Records to process Block Start

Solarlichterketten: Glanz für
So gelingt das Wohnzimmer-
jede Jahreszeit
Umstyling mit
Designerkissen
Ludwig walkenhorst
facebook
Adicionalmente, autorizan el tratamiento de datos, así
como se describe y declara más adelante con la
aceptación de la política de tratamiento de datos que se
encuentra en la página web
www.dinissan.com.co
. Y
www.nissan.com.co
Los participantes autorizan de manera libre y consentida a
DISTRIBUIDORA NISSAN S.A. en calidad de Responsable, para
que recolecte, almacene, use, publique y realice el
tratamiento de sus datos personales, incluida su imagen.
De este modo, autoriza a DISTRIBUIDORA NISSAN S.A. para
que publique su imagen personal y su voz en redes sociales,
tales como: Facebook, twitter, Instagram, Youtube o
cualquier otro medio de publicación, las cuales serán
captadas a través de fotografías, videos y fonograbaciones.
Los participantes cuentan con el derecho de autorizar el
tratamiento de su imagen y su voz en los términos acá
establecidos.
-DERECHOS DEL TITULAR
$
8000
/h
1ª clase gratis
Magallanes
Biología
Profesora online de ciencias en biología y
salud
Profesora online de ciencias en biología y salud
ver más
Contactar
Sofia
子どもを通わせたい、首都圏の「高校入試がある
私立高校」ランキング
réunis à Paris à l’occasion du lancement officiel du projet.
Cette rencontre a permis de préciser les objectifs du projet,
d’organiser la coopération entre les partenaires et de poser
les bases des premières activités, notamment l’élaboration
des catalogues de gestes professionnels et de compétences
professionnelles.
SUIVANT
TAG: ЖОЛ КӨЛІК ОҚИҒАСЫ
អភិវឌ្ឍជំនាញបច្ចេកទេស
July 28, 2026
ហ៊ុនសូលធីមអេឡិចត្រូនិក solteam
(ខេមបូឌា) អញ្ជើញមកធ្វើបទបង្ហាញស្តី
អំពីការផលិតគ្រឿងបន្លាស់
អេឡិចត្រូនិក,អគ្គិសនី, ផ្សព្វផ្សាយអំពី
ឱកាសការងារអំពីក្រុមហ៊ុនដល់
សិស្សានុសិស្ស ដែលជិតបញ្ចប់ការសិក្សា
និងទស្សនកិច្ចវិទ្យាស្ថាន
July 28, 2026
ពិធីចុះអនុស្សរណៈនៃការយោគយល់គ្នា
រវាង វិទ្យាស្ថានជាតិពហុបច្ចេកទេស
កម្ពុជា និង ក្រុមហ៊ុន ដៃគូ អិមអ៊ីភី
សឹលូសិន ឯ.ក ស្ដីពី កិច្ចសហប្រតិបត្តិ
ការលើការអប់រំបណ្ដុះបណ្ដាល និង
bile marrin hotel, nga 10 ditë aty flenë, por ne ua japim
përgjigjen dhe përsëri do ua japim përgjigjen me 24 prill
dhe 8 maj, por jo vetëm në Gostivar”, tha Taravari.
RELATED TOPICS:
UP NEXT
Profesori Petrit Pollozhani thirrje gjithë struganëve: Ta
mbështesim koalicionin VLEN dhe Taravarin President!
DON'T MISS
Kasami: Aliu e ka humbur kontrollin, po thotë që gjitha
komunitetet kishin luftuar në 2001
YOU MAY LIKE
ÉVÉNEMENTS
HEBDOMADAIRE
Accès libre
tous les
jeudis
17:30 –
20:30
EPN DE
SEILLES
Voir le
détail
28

Records to process Block End

Search the listing for the string "online". Copy each line where it turns up.

■ **Task result**
Profesora online de ciencias en biología y
Profesora online de ciencias en biología y salud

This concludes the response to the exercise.